* Required action:
Give the whole listing below once more, exactly, without pictures.

* Data records:
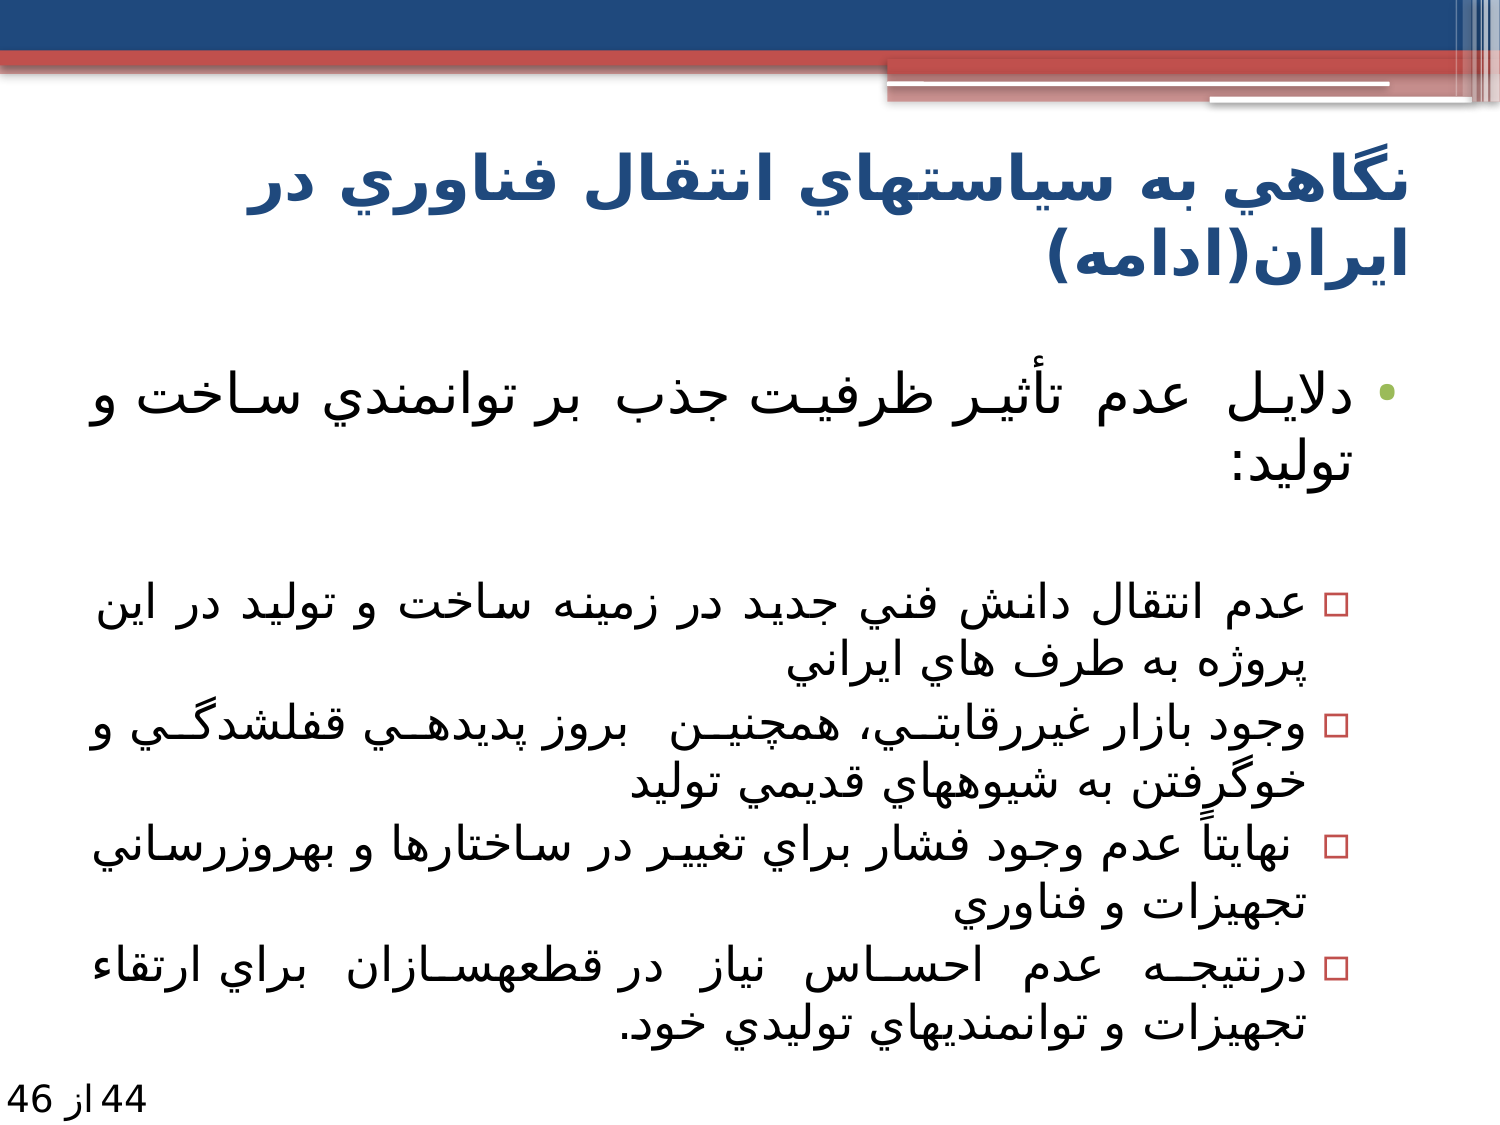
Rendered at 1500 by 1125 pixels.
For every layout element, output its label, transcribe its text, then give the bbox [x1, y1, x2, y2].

footer از 46 [0, 1068, 37, 1125]
title نگاهي به سياست­هاي انتقال­ فناوري در ایران(ادامه) [76, 125, 1427, 301]
list دلايل عدم تأثير ظرفيت جذب بر توانمندي ساخت و توليد: عدم انتقال دانش فني جديد در زمينه ساخت و توليد در اين پروژه به طرف هاي ايراني وجود بازار غيررقابتي، همچنين بروز پديده­ي قفل­شدگي و خوگرفتن به شيوه­هاي قديمي توليد نهايتاً عدم وجود فشار براي تغيير در ساختارها و به­روزرساني تجهيزات و فناوري درنتيجه عدم احساس نياز در قطعه­­سازان براي ارتقاء تجهيزات و توانمندي­هاي توليدي خود. [76, 349, 1427, 1060]
slide_number 44 [37, 1067, 163, 1125]
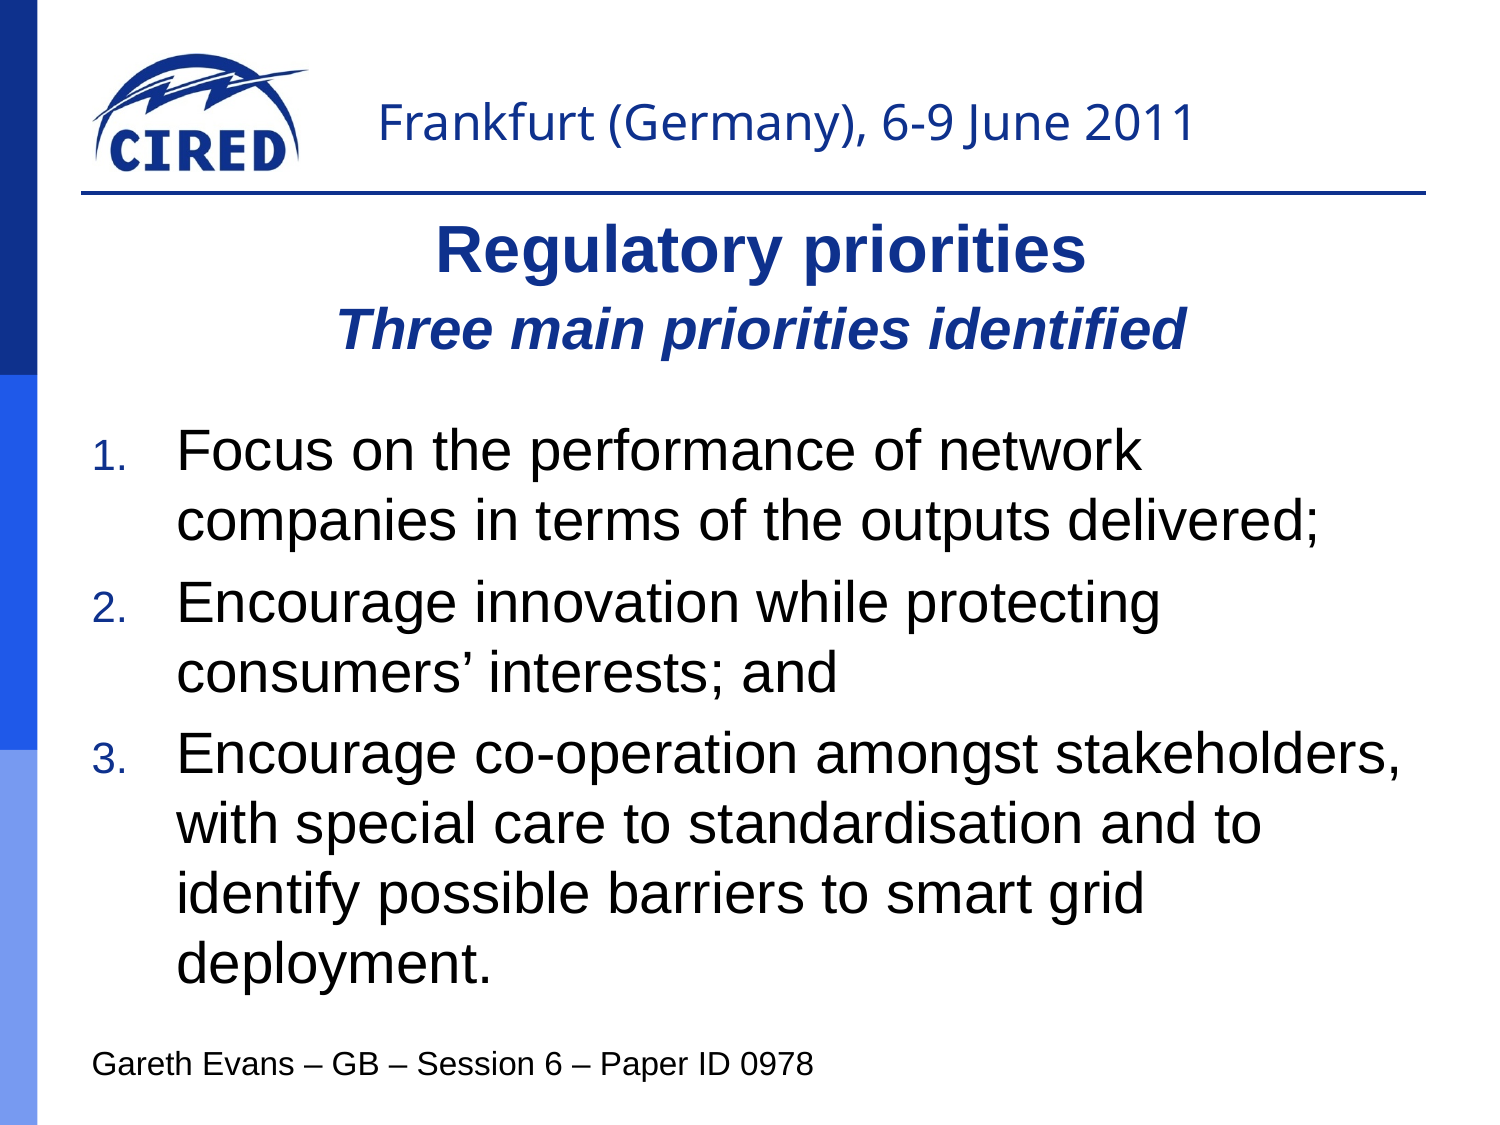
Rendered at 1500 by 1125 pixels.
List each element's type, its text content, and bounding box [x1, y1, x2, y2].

text_box Regulatory priorities Three main priorities identified [88, 208, 1436, 444]
text_box Gareth Evans – GB – Session 6 – Paper ID 0978 [76, 1034, 1259, 1090]
list Focus on the performance of network companies in terms of the outputs delivered; Encourage innovation while protecting consumers’ interests; and Encourage co-operation amongst stakeholders, with special care to standardisation and to identify possible barriers to smart grid deployment. [76, 404, 1427, 1125]
picture [92, 53, 309, 172]
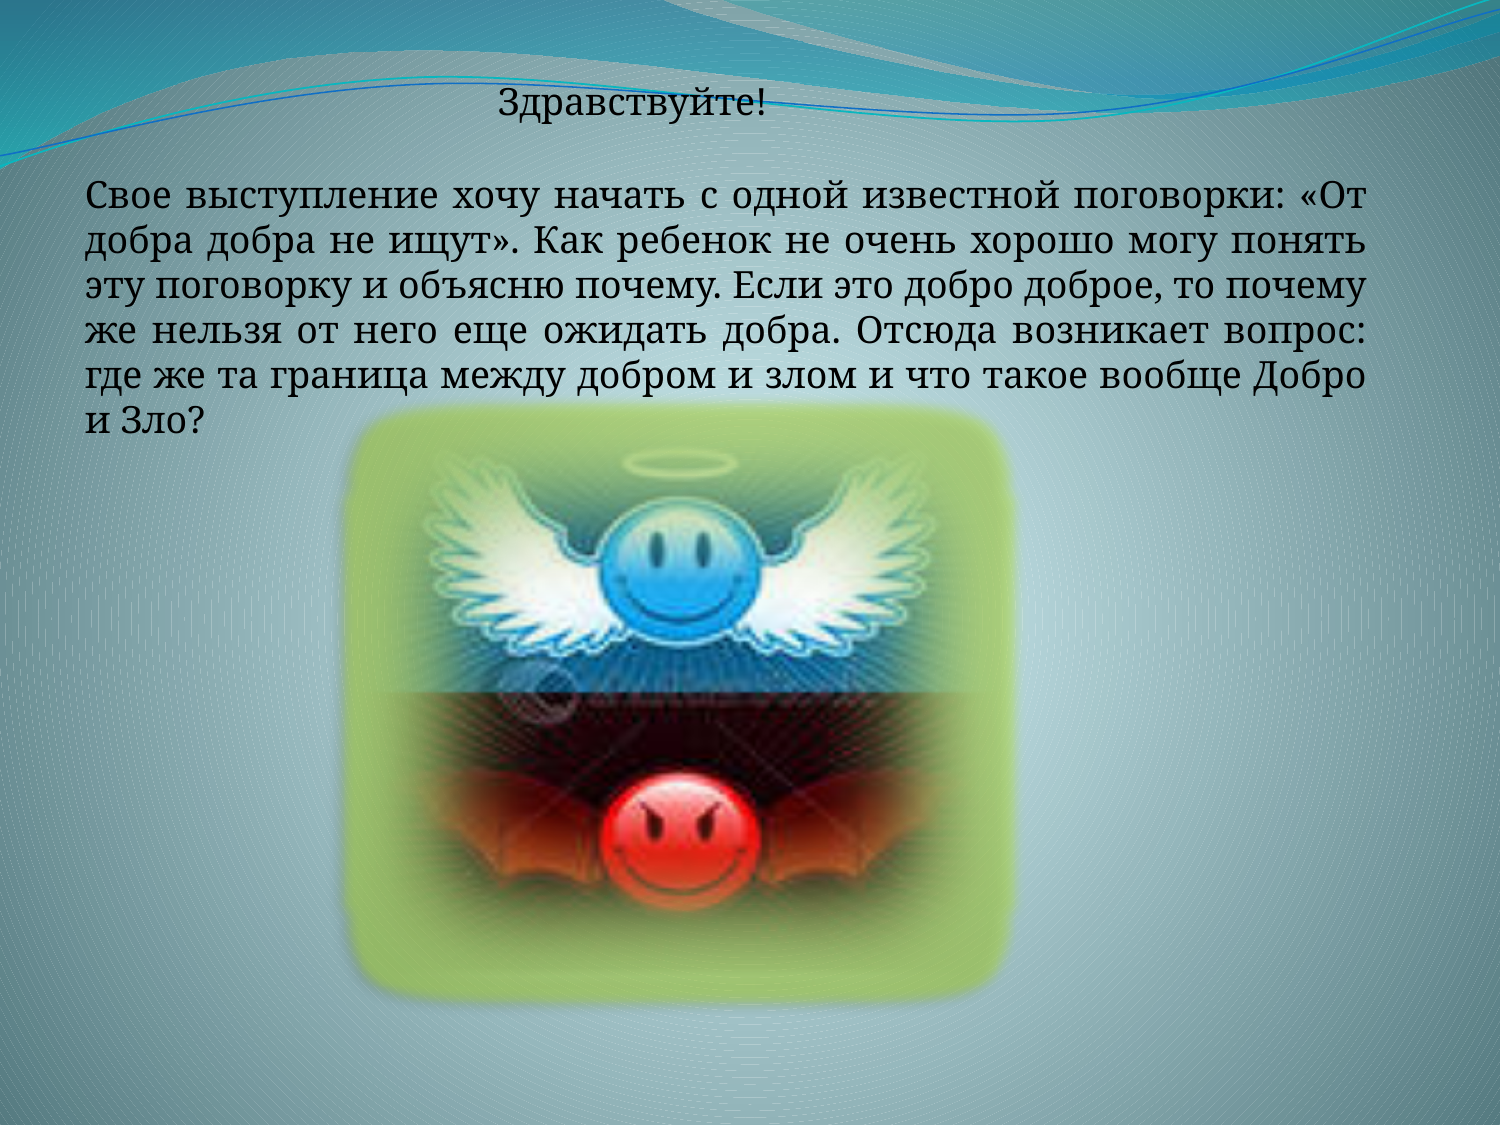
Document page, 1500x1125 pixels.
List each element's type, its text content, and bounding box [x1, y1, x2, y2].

picture [351, 409, 1009, 997]
text_box Здравствуйте! [187, 70, 1079, 163]
text_box Свое выступление хочу начать с одной известной поговорки: «От добра добра не ищут». Как ребенок не очень хорошо могу понять эту поговорку и объясню почему. Если это добро доброе, то почему же нельзя от него еще ожидать добра. Отсюда возникает вопрос: где же та граница между добром и злом и что такое вообще Добро и Зло? [70, 163, 1383, 489]
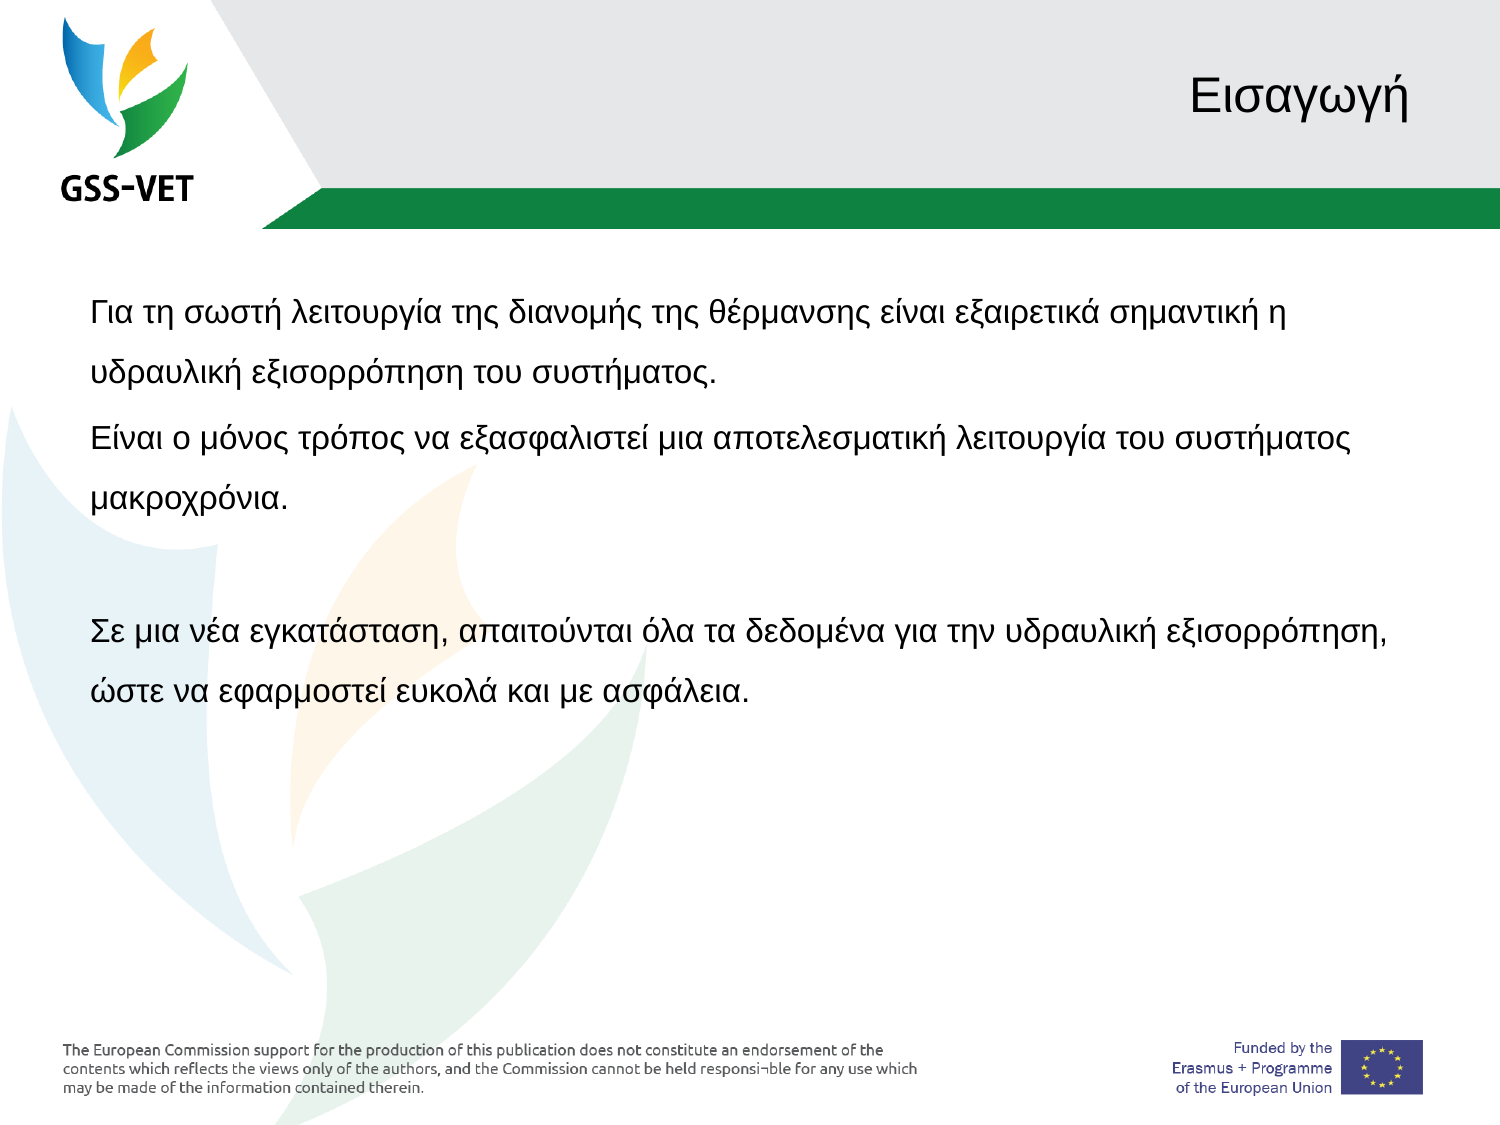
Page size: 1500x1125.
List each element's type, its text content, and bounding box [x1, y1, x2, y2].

* Solution for this task:
Rendered at 1500 by 1125 pixels.
For every layout element, output its label, transcribe its text, then give the bbox [x1, y1, x2, y2].

footer از 46 [0, 1068, 37, 1125]
title نگاهي به سياست­هاي انتقال­ فناوري در ایران(ادامه) [76, 125, 1427, 301]
list دلايل عدم تأثير ظرفيت جذب بر توانمندي ساخت و توليد: عدم انتقال دانش فني جديد در زمينه ساخت و توليد در اين پروژه به طرف هاي ايراني وجود بازار غيررقابتي، همچنين بروز پديده­ي قفل­شدگي و خوگرفتن به شيوه­هاي قديمي توليد نهايتاً عدم وجود فشار براي تغيير در ساختارها و به­روزرساني تجهيزات و فناوري درنتيجه عدم احساس نياز در قطعه­­سازان براي ارتقاء تجهيزات و توانمندي­هاي توليدي خود. [76, 349, 1427, 1060]
slide_number 44 [37, 1067, 163, 1125]
Rendered at 1500 by 1125 pixels.
List each element's type, its text content, and bounding box [x1, y1, x2, y2].

text_box Regulatory priorities Three main priorities identified [88, 208, 1436, 444]
text_box Gareth Evans – GB – Session 6 – Paper ID 0978 [76, 1034, 1259, 1090]
list Focus on the performance of network companies in terms of the outputs delivered; Encourage innovation while protecting consumers’ interests; and Encourage co-operation amongst stakeholders, with special care to standardisation and to identify possible barriers to smart grid deployment. [76, 404, 1427, 1125]
picture [92, 53, 309, 172]
Document page, 1500x1125 pixels.
List each element's type, its text content, and bounding box [x1, y1, x2, y2].

picture [351, 409, 1009, 997]
text_box Здравствуйте! [187, 70, 1079, 163]
text_box Свое выступление хочу начать с одной известной поговорки: «От добра добра не ищут». Как ребенок не очень хорошо могу понять эту поговорку и объясню почему. Если это добро доброе, то почему же нельзя от него еще ожидать добра. Отсюда возникает вопрос: где же та граница между добром и злом и что такое вообще Добро и Зло? [70, 163, 1383, 489]
Page size: 1500x1125.
List each element's type, its text content, and bounding box [x1, y1, x2, y2].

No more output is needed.